* Direction:
Rewrite the entries below with "clock" replaced by "dial" throughout and everything else kept the same. Omit the pictures from your output.

***** Provided material

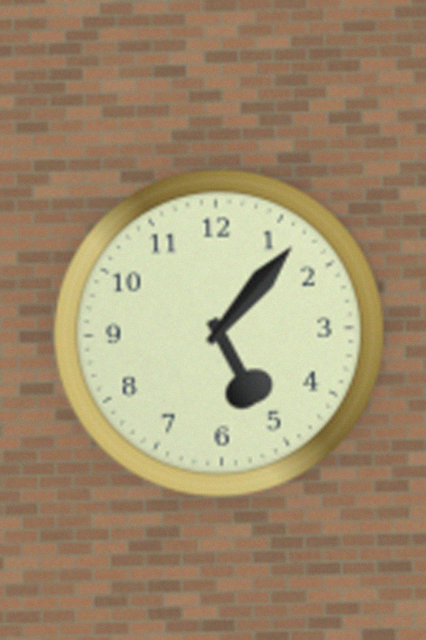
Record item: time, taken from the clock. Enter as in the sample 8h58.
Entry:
5h07
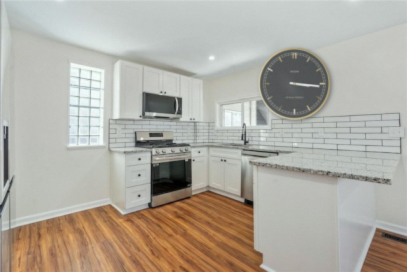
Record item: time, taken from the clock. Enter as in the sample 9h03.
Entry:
3h16
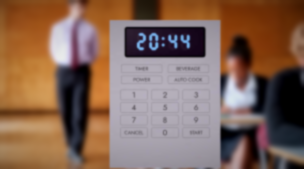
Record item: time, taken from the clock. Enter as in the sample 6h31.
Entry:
20h44
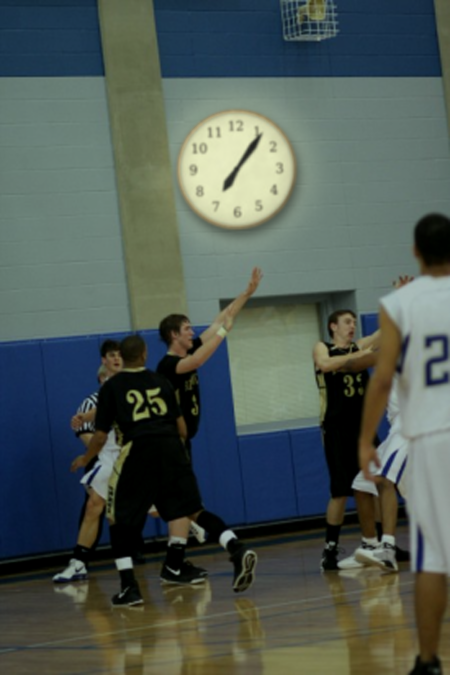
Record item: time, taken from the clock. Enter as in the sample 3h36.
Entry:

**********

* Exercise output:
Record item: time, taken from the dial. Enter as in the sample 8h58.
Entry:
5h07
Record item: time, taken from the dial. Enter as in the sample 9h03.
Entry:
3h16
Record item: time, taken from the dial. Enter as in the sample 6h31.
Entry:
20h44
Record item: time, taken from the dial. Enter as in the sample 3h36.
Entry:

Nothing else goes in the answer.